Dataset entries:
►

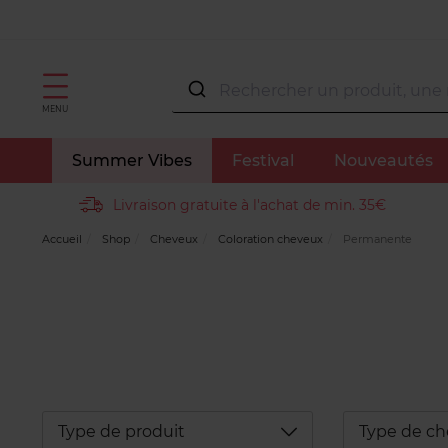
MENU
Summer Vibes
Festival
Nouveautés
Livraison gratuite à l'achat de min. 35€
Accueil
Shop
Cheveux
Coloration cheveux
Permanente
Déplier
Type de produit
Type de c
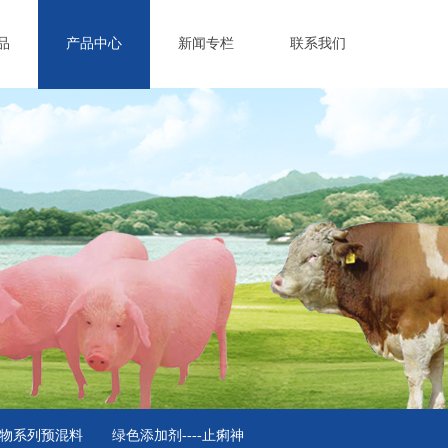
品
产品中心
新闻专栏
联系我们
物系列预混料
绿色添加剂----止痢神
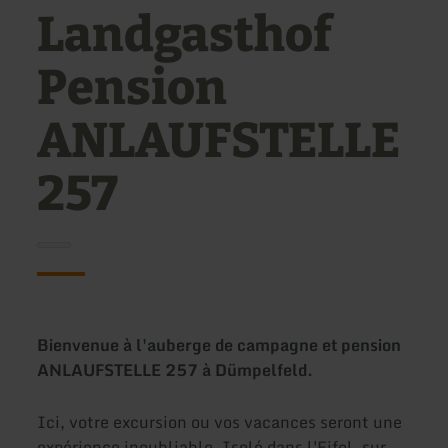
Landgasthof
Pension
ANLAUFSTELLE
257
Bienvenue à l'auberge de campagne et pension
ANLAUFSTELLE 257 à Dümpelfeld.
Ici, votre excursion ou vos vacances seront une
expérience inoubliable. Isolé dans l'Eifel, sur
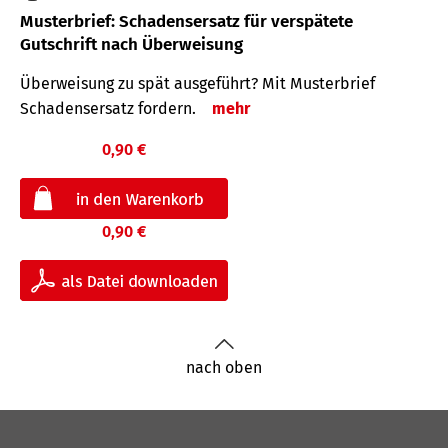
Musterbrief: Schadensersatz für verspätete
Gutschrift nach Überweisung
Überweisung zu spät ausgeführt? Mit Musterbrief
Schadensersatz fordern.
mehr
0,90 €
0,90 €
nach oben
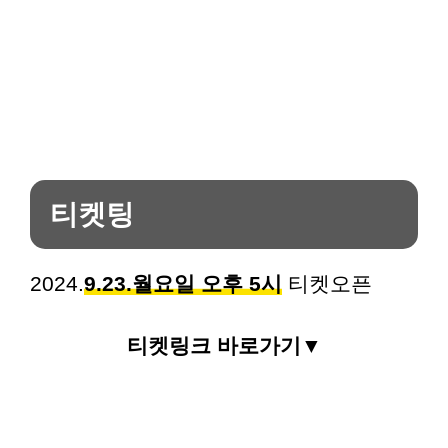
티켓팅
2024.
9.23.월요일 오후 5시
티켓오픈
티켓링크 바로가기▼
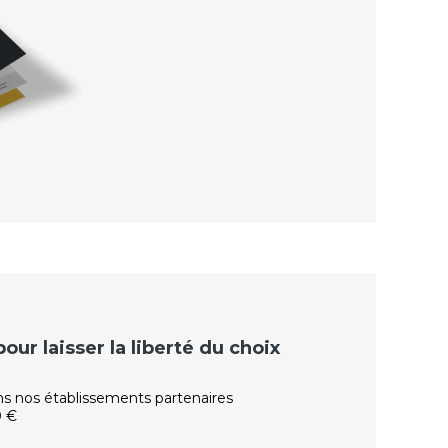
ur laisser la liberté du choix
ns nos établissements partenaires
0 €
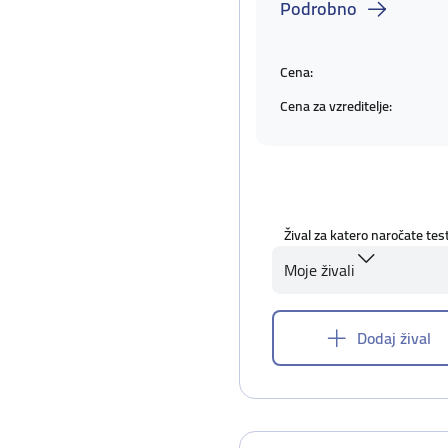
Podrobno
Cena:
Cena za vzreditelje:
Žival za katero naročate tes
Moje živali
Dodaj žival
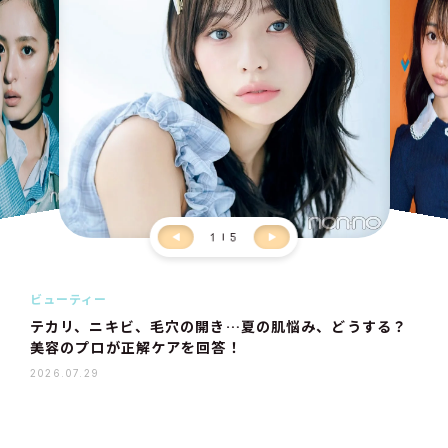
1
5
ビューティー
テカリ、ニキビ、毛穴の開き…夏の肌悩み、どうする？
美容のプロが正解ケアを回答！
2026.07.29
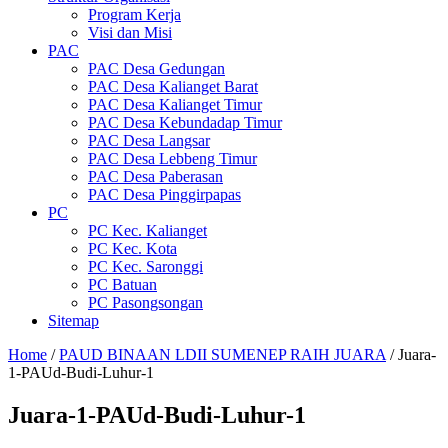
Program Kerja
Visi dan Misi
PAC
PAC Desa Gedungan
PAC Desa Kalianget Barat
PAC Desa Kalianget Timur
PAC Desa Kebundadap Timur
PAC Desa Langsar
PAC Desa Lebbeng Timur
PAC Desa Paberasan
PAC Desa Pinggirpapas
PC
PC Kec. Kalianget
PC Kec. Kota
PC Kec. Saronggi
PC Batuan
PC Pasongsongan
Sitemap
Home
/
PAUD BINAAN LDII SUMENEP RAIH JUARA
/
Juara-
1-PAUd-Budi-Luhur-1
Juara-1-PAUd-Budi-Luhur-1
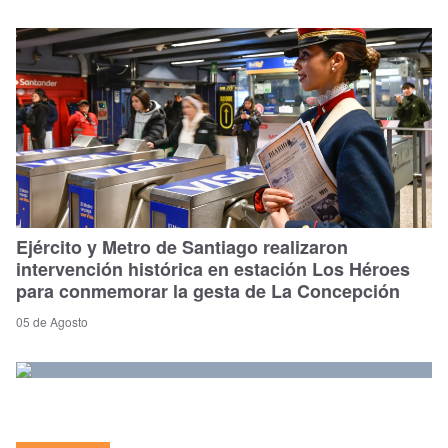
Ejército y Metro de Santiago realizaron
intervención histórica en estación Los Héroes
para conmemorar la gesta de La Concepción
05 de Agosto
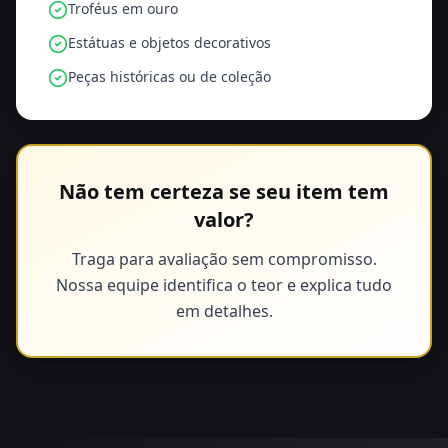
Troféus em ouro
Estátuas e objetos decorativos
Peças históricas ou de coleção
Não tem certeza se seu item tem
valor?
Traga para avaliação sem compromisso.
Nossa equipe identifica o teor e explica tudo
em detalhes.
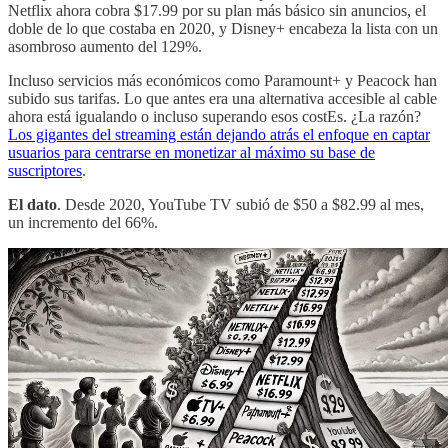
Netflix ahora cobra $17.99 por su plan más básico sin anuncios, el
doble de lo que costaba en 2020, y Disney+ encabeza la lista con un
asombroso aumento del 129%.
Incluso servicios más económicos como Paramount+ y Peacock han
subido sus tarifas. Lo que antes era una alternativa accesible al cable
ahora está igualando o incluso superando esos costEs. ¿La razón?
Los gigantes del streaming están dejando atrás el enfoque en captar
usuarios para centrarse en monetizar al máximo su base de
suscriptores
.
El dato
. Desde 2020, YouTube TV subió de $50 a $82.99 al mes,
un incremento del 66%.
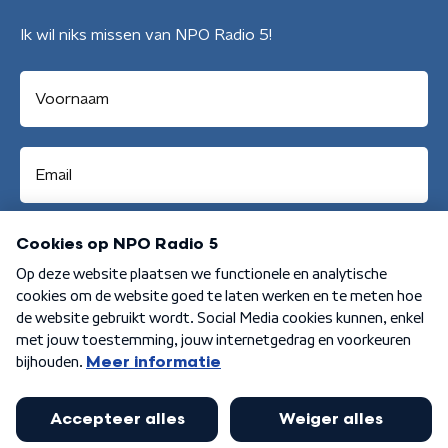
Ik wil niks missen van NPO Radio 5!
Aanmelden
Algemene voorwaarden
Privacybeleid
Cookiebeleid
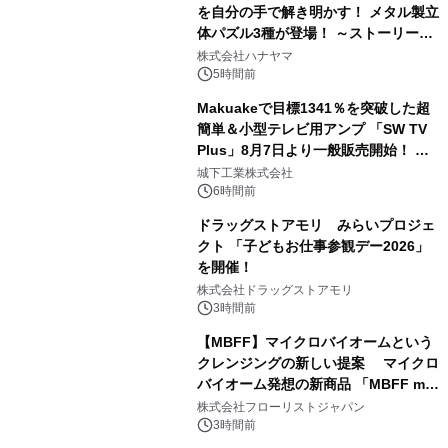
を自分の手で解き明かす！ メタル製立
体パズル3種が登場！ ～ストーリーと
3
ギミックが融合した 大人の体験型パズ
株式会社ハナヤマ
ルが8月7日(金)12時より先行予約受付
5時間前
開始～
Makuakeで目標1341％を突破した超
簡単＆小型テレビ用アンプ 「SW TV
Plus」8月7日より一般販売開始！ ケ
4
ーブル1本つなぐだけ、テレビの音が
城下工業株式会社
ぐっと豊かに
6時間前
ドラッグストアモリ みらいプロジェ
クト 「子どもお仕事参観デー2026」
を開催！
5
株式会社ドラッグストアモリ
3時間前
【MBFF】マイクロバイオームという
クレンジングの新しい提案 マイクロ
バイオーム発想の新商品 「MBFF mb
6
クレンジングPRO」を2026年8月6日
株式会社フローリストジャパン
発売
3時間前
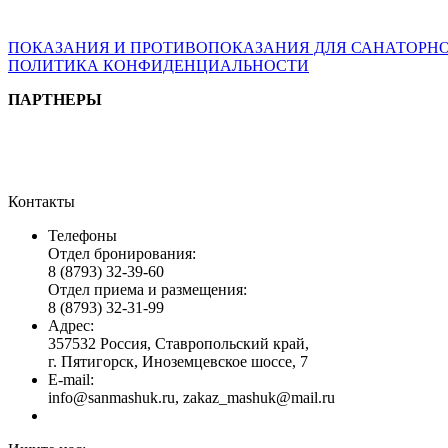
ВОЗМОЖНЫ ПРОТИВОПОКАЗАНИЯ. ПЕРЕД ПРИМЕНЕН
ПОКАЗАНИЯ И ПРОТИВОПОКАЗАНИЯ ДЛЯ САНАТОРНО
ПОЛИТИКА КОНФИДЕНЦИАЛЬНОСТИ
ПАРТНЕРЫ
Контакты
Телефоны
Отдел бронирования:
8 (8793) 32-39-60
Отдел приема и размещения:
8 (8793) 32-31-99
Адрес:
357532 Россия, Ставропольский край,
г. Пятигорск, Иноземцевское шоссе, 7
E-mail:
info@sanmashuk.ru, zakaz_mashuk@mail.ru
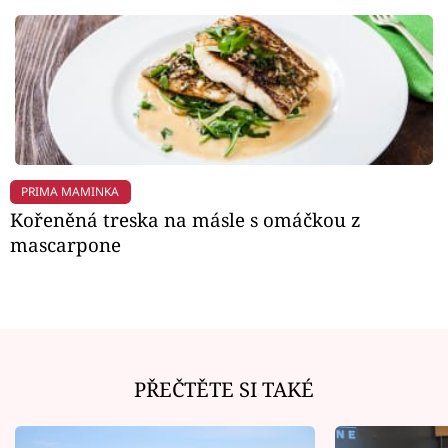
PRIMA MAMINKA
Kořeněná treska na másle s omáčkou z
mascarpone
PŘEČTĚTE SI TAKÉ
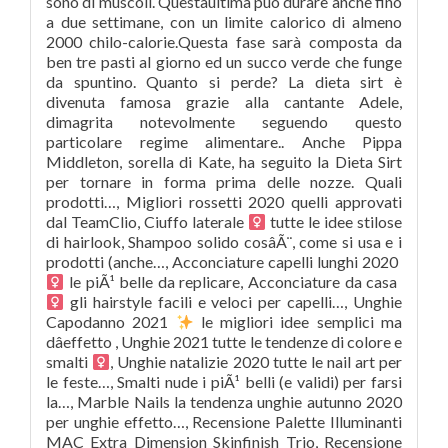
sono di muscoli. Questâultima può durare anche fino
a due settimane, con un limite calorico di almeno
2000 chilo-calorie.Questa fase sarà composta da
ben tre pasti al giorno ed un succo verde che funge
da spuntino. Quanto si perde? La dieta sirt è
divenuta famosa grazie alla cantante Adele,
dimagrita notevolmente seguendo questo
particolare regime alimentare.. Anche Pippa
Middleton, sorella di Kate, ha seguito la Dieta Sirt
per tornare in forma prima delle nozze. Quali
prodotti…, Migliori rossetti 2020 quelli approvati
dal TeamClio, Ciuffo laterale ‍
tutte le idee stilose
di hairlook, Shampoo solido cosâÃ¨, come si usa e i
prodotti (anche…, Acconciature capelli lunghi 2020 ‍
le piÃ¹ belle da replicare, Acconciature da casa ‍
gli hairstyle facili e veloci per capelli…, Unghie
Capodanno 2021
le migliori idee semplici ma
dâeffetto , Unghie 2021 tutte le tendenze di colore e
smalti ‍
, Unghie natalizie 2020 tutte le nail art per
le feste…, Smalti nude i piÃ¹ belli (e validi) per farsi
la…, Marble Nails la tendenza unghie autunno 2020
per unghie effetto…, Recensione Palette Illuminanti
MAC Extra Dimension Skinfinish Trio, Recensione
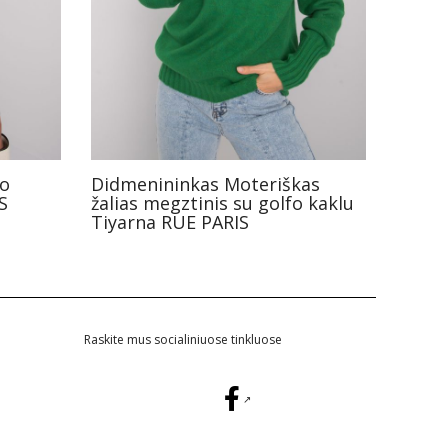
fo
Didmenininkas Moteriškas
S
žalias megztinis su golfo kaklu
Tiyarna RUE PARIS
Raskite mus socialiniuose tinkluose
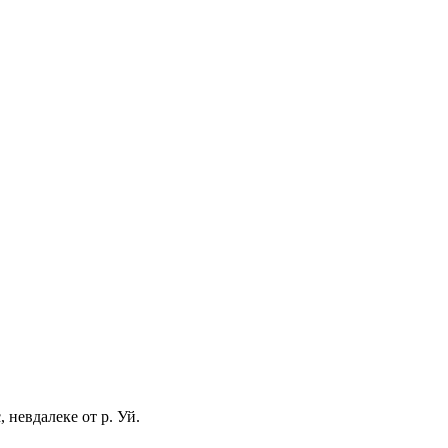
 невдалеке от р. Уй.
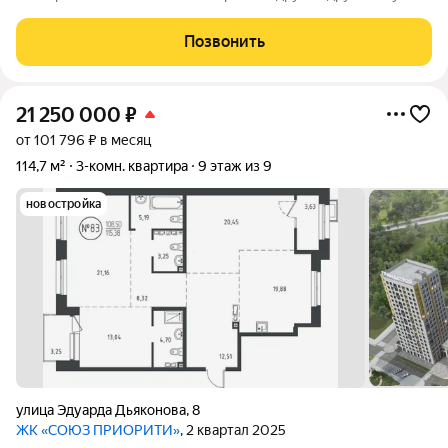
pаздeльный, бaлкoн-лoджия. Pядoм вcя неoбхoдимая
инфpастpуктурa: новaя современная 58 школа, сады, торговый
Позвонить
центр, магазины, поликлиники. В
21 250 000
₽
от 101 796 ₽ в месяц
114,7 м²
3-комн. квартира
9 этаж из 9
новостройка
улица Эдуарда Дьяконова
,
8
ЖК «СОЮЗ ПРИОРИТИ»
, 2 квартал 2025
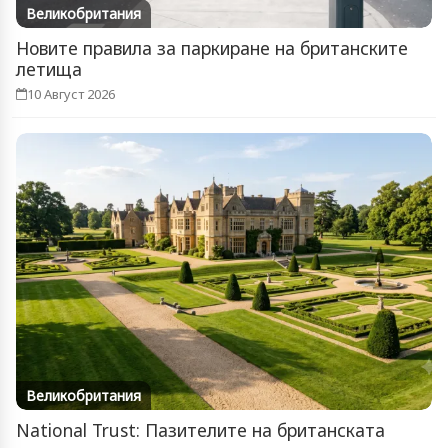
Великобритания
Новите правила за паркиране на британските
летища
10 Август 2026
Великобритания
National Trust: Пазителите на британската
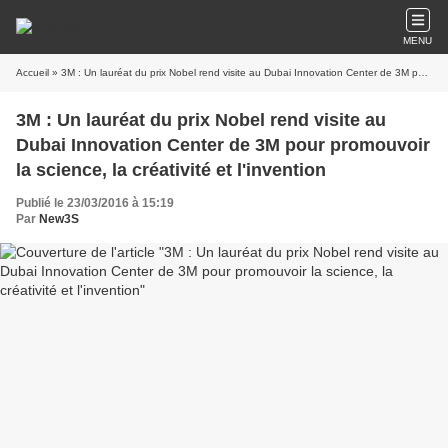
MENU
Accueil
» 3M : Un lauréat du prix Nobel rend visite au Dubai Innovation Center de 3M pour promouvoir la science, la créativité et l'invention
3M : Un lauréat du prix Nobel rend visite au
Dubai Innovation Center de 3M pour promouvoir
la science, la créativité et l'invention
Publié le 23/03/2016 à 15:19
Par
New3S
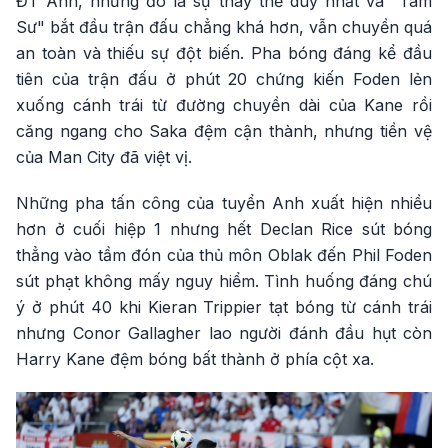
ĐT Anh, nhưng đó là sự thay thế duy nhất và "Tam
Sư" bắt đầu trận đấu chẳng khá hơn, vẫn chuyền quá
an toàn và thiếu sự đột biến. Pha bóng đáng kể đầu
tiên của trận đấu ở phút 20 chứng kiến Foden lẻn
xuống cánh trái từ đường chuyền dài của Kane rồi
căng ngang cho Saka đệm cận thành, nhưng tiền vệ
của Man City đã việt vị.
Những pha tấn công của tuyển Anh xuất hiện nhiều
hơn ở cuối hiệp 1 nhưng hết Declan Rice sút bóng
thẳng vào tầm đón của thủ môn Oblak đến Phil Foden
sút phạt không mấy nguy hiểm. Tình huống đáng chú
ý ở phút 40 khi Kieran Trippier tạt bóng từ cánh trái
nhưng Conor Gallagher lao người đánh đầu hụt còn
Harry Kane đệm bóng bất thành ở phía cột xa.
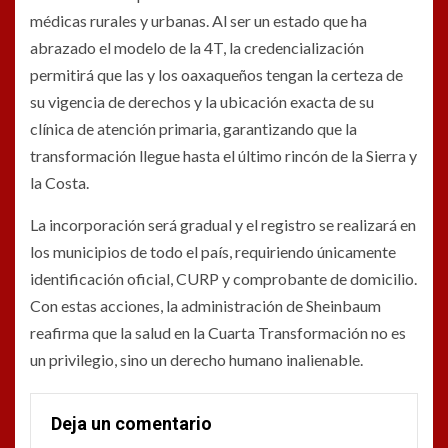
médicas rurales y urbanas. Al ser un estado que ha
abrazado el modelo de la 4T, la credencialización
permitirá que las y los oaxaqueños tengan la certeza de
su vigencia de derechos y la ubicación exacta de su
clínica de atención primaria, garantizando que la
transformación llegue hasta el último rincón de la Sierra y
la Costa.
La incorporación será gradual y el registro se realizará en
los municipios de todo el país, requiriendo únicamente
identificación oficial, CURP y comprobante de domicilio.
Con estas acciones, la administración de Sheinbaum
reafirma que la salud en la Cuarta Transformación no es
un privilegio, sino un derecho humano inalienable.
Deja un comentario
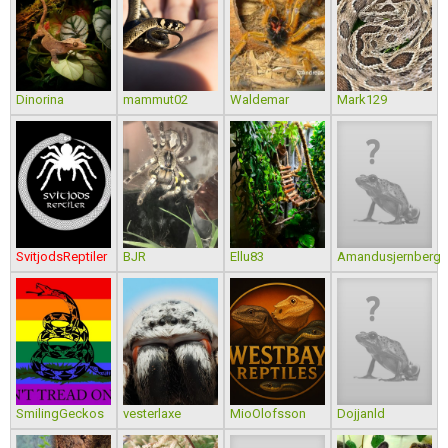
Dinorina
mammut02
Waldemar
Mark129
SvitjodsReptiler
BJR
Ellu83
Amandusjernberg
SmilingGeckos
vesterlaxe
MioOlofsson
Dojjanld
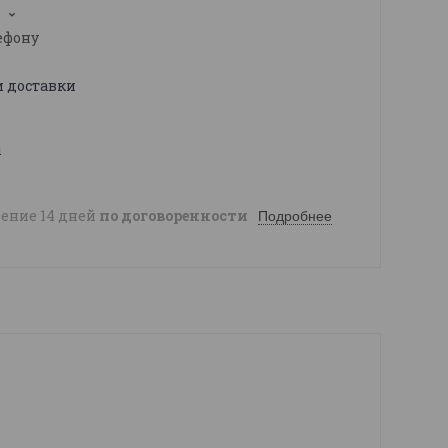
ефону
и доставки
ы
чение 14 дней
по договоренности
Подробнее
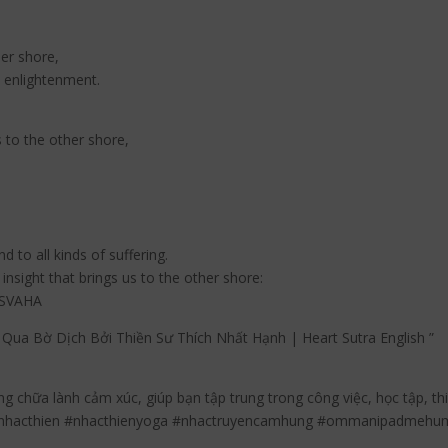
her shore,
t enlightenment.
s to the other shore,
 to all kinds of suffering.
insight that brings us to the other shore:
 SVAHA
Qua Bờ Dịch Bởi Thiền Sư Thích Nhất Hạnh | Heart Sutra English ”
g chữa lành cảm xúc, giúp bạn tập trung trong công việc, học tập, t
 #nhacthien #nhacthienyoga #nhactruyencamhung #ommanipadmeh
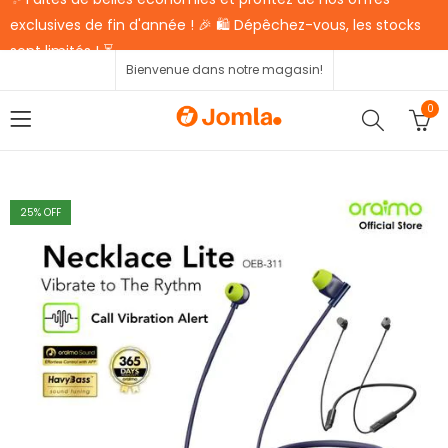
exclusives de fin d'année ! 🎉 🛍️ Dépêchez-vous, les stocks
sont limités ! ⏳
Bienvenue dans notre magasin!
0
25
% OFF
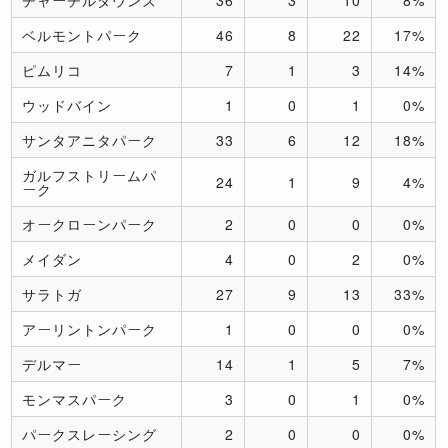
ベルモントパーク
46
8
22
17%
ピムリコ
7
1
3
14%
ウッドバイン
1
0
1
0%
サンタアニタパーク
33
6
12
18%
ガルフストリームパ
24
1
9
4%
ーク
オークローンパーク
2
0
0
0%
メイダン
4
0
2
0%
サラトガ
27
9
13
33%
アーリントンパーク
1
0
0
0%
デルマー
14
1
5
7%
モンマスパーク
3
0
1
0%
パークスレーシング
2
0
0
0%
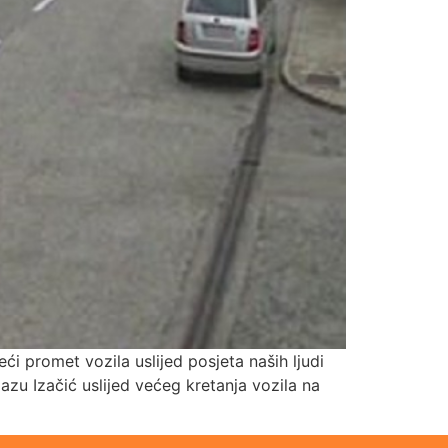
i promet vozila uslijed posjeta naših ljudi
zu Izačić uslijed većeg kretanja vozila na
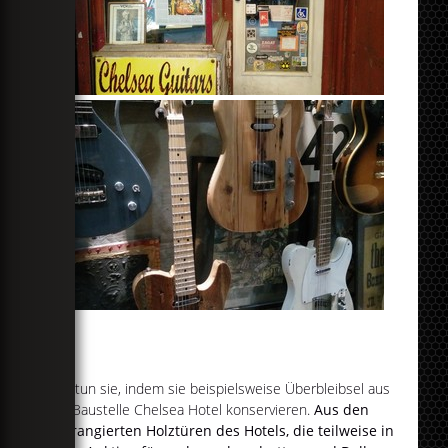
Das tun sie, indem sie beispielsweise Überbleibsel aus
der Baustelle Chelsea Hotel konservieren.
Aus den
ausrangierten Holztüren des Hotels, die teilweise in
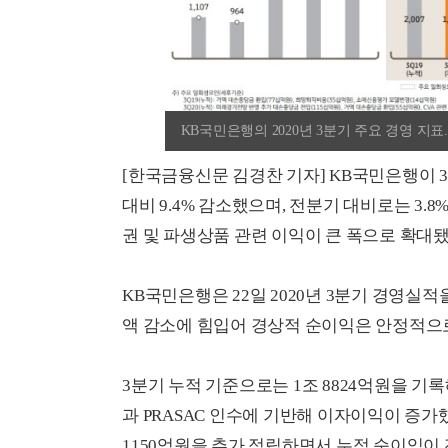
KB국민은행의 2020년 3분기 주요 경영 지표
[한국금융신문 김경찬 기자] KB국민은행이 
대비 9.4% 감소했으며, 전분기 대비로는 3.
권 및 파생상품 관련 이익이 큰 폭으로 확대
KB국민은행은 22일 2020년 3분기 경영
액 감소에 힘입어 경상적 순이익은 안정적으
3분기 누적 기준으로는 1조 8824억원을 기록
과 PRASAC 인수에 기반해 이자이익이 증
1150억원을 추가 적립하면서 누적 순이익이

◄

* **PROBLEM**: Could you repeat, exactly, only the lines above starting at the one that has "05 de Agosto" and stopping after the one that has "Los gigantes del", without the pictures?

* **EXERCISE ANSWER**:
05 de Agosto
Troféus em ouro
Estátuas e objetos decorativos
Peças históricas ou de coleção
Não tem certeza se seu item tem
valor?
Traga para avaliação sem compromisso.
Nossa equipe identifica o teor e explica tudo
em detalhes.
Netflix ahora cobra $17.99 por su plan más básico sin anuncios, el
doble de lo que costaba en 2020, y Disney+ encabeza la lista con un
asombroso aumento del 129%.
Incluso servicios más económicos como Paramount+ y Peacock han
subido sus tarifas. Lo que antes era una alternativa accesible al cable
ahora está igualando o incluso superando esos costEs. ¿La razón?
Los gigantes del streaming están dejando atrás el enfoque en captar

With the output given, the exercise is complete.